The first clear indication that Jersey is in rhythm is a high turnover after isolating a wing player deep. This is of particular importance for the Union because they have a tendency to play the ball to wide areas early in buildups when faced with pressure. The fullbacks don’t get up the field as far as they should, and the result is situations where Fabinho has to either beat his man deep in his own half or play long to Pontius, who must win a 1v1 battle with his back to goal.
Second, once the ball pops loose, notice how many players in white are nearby. Alex Muyl quickly puts in a challenge, and when the ball is once again free, Sacha Kljestan is already behind Tony Tchani, and Grella — the far side winger — has come across to compress space and is running down the center to finish the move. The entire play happens so quickly that Columbus, which prefers to spread the field, has no chance to recover defensive shape.
Also notice that Corey Ashe pauses and puts his hand up after the Muyl tackle instead of pressing the ball. That is far too reminiscent of the Union turning off and lightly pressuring the ball when Orlando City nearly snuck one past Andre Blake in the first half last weekend.
Combating the press
In the past, Philly has found success by quickly switching fields and attacking as the Jersey defense transitions across the pitch. Although this is a useful tactic against a team that seeks to compress the pitch, it is also a weakness that NJ knows they have, and one they can look to limit.
Below, you can see how Marsch’s men attempt to use vertical compression to make crossfield balls in the attacking half less dangerous. The first key is how the back four follow the movement of the ball vertically. As soon as Columbus plays a negative pass, the defense steps forward to compress the pitch. And while it may seem like a small movement, the effect can be quite large. When the crossfield ball comes, the right outside back is now nearly five yards closer to the opposing outside back than he would have been. This allows him to reach Corey Ashe as the ball settles, meaning Ashe hasn’t had time to look up and scan the pitch. As a result, Ashe takes the most salient option available to him, which is Justin Meram making a run to the corner.
Meram has been affected by the back line stepping. He takes five steps backwards as Jersey steps, meaning he is that much closer to Alex Muyl as the winger sprints across to offer help. Thus, even though Meram has successfully dragged a centerback out of the middle, he never has an opportunity to turn, face, and take on Aurelien Collin.
One final aspect of this situation should be noted. Mo Saied appears to be free in the center for a pass when Harrison Afful plays the ball across the field. This is a NJ trap, and one that presents a bit of a riddle to the opposition. Notice Alex Muyl’s slight inside movement before he sprints wide. Muyl, along with Felipe, is anticipating the central pass to Saied. If it had occurred, Muyl would quickly try to force Saied to turn back toward the right side of the pitch to prevent him from finding Wil Trapp (top left of screen). Felipe approaches while shadowing a passing lane, meaning that if Saied turns back to the right, he will have zero options except to take somebody on, which is exactly what Jersey wants.

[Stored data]
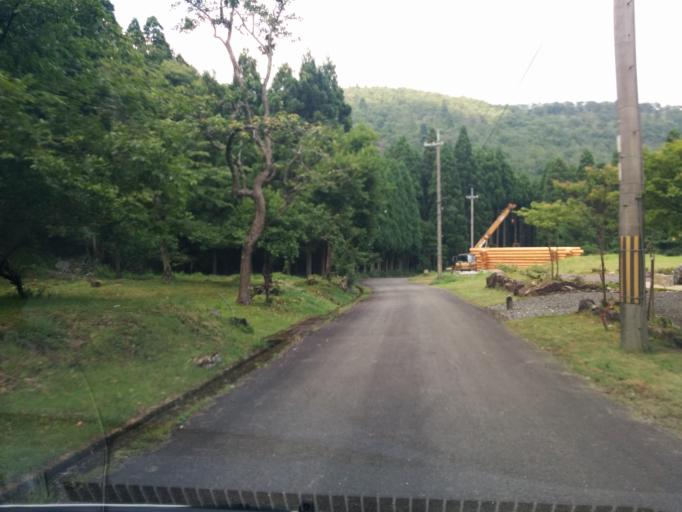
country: JP
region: Kyoto
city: Miyazu
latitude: 35.4596
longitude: 135.1172
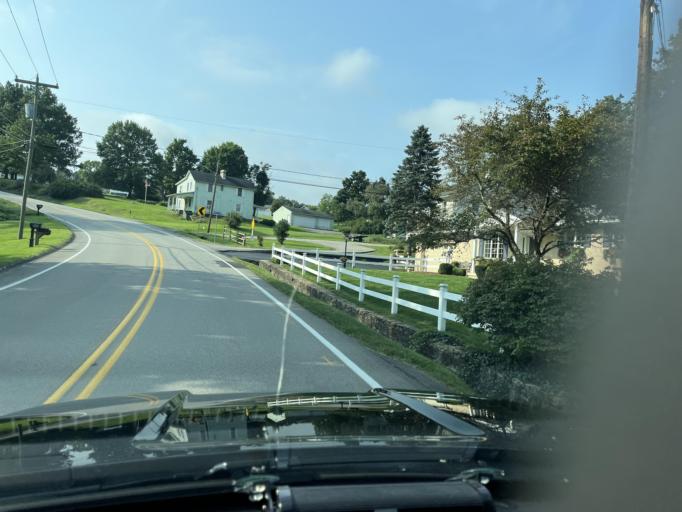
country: US
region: Pennsylvania
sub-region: Fayette County
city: Hopwood
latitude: 39.8617
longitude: -79.7109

**Exercises:**
1. Summarize the tactical breakdown in two sentences.
2. According to the tactical breakdown, how much closer is the right outside back to the opposing outside back when the crossfield ball comes?

**Correct answers:**
1. Jersey's press shows it is in rhythm when it forces a high turnover by isolating a wing player deep, which matters for the Union because they tend to play wide early under pressure. Jersey also limits crossfield switches through vertical compression, with the back four stepping forward on negative passes, and it sets a trap that invites a central pass to Mo Saied.

2. Nearly five yards closer.